== Stored items ==
- - - - -
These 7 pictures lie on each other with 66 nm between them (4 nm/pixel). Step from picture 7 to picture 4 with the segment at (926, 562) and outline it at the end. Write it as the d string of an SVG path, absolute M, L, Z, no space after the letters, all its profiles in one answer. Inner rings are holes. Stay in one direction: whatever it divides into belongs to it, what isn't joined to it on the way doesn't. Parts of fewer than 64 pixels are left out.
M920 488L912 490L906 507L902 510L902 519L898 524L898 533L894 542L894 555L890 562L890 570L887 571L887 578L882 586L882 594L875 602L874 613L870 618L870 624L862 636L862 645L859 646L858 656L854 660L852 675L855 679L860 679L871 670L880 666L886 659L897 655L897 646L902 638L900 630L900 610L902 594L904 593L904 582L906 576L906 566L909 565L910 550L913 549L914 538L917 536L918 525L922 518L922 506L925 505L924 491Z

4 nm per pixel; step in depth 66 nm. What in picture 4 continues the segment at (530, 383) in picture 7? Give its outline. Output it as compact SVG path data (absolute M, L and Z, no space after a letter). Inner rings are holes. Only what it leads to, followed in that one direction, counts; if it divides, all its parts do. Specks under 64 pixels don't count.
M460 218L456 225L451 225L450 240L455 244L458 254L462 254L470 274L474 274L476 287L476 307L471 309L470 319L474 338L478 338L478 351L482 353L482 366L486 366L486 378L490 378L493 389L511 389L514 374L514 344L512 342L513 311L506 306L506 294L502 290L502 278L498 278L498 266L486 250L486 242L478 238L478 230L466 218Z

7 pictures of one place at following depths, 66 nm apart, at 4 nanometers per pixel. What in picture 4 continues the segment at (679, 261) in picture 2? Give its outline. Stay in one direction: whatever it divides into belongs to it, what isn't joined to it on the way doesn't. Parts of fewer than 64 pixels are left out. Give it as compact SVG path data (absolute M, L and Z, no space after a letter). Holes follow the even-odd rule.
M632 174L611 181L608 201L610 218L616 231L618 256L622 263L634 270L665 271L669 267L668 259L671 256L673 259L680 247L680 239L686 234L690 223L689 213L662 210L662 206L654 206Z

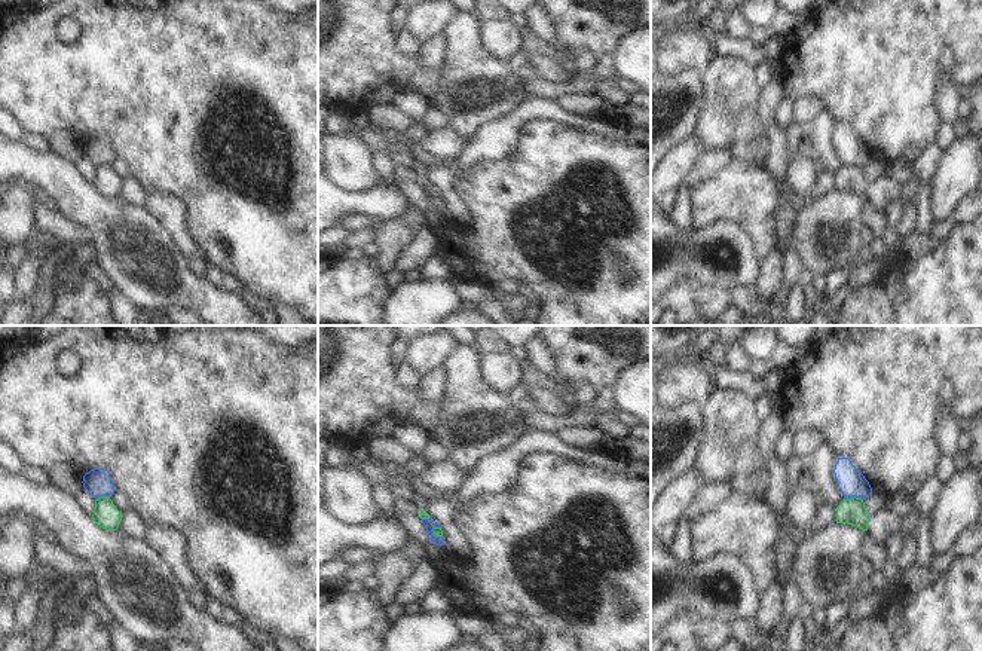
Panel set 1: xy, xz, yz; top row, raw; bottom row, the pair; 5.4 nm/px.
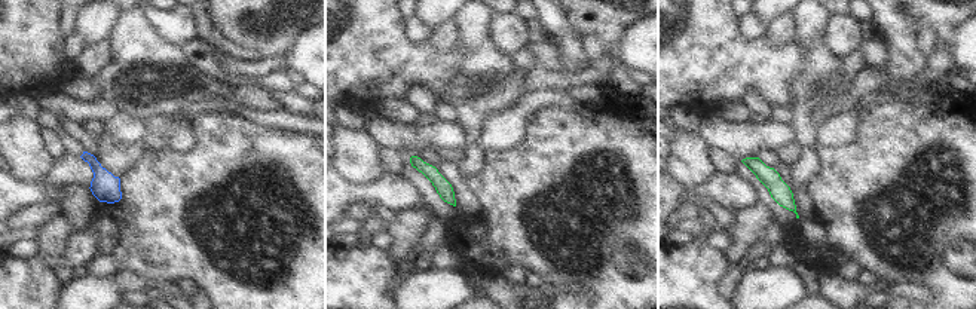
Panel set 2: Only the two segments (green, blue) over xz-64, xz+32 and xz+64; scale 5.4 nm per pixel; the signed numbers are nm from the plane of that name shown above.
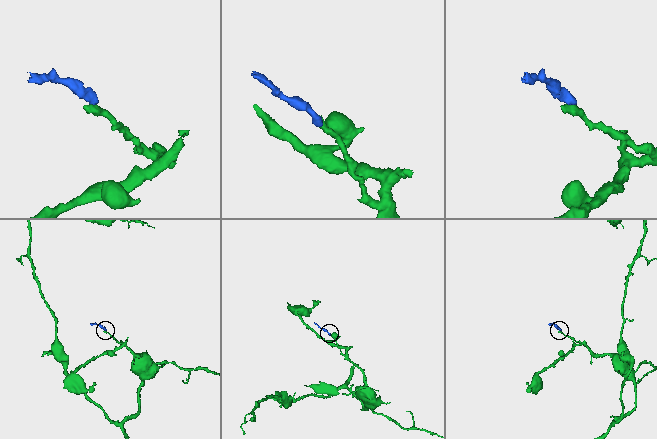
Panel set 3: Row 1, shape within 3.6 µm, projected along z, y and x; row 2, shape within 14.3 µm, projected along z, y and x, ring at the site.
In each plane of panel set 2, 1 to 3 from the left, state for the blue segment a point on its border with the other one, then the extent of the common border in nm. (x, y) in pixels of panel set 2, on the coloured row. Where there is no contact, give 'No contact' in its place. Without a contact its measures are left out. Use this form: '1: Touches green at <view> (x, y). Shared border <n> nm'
1: No contact
2: No contact
3: No contact.

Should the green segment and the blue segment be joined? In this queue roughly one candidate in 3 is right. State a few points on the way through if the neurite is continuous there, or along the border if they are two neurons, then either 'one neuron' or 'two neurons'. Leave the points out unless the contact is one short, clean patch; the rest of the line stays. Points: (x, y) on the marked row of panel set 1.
border yz (862, 498), (852, 497), (844, 500); two neurons

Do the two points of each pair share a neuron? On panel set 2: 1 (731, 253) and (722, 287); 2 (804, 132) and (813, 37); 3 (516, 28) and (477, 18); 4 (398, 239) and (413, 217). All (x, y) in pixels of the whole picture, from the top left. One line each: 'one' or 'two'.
1: one
2: one
3: two
4: one

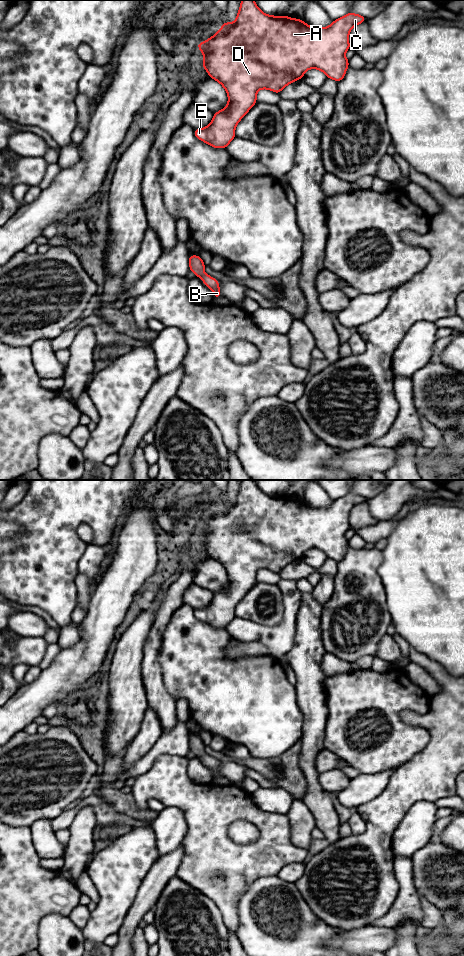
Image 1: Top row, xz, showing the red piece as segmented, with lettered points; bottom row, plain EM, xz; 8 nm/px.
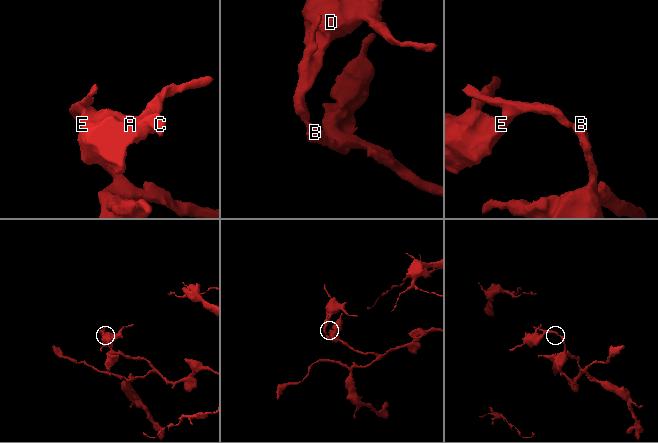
- - - - -
== Assigned task ==
Each record above needs to be copied exactly, with images left out.

== Response to the task ==
These 7 pictures lie on each other with 66 nm between them (4 nm/pixel). Step from picture 7 to picture 4 with the segment at (926, 562) and outline it at the end. Write it as the d string of an SVG path, absolute M, L, Z, no space after the letters, all its profiles in one answer. Inner rings are holes. Stay in one direction: whatever it divides into belongs to it, what isn't joined to it on the way doesn't. Parts of fewer than 64 pixels are left out.
M920 488L912 490L906 507L902 510L902 519L898 524L898 533L894 542L894 555L890 562L890 570L887 571L887 578L882 586L882 594L875 602L874 613L870 618L870 624L862 636L862 645L859 646L858 656L854 660L852 675L855 679L860 679L871 670L880 666L886 659L897 655L897 646L902 638L900 630L900 610L902 594L904 593L904 582L906 576L906 566L909 565L910 550L913 549L914 538L917 536L918 525L922 518L922 506L925 505L924 491Z

4 nm per pixel; step in depth 66 nm. What in picture 4 continues the segment at (530, 383) in picture 7? Give its outline. Output it as compact SVG path data (absolute M, L and Z, no space after a letter). Inner rings are holes. Only what it leads to, followed in that one direction, counts; if it divides, all its parts do. Specks under 64 pixels don't count.
M460 218L456 225L451 225L450 240L455 244L458 254L462 254L470 274L474 274L476 287L476 307L471 309L470 319L474 338L478 338L478 351L482 353L482 366L486 366L486 378L490 378L493 389L511 389L514 374L514 344L512 342L513 311L506 306L506 294L502 290L502 278L498 278L498 266L486 250L486 242L478 238L478 230L466 218Z

7 pictures of one place at following depths, 66 nm apart, at 4 nanometers per pixel. What in picture 4 continues the segment at (679, 261) in picture 2? Give its outline. Stay in one direction: whatever it divides into belongs to it, what isn't joined to it on the way doesn't. Parts of fewer than 64 pixels are left out. Give it as compact SVG path data (absolute M, L and Z, no space after a letter). Holes follow the even-odd rule.
M632 174L611 181L608 201L610 218L616 231L618 256L622 263L634 270L665 271L669 267L668 259L671 256L673 259L680 247L680 239L686 234L690 223L689 213L662 210L662 206L654 206Z

Panel set 1: xy, xz, yz; top row, raw; bottom row, the pair; 5.4 nm/px.
Panel set 2: Only the two segments (green, blue) over xz-64, xz+32 and xz+64; scale 5.4 nm per pixel; the signed numbers are nm from the plane of that name shown above.
Panel set 3: Row 1, shape within 3.6 µm, projected along z, y and x; row 2, shape within 14.3 µm, projected along z, y and x, ring at the site.
In each plane of panel set 2, 1 to 3 from the left, state for the blue segment a point on its border with the other one, then the extent of the common border in nm. (x, y) in pixels of panel set 2, on the coloured row. Where there is no contact, give 'No contact' in its place. Without a contact its measures are left out. Use this form: '1: Touches green at <view> (x, y). Shared border <n> nm'
1: No contact
2: No contact
3: No contact.

Should the green segment and the blue segment be joined? In this queue roughly one candidate in 3 is right. State a few points on the way through if the neurite is continuous there, or along the border if they are two neurons, then either 'one neuron' or 'two neurons'. Leave the points out unless the contact is one short, clean patch; the rest of the line stays. Points: (x, y) on the marked row of panel set 1.
border yz (862, 498), (852, 497), (844, 500); two neurons

Do the two points of each pair share a neuron? On panel set 2: 1 (731, 253) and (722, 287); 2 (804, 132) and (813, 37); 3 (516, 28) and (477, 18); 4 (398, 239) and (413, 217). All (x, y) in pixels of the whole picture, from the top left. One line each: 'one' or 'two'.
1: one
2: one
3: two
4: one

Image 1: Top row, xz, showing the red piece as segmented, with lettered points; bottom row, plain EM, xz; 8 nm/px.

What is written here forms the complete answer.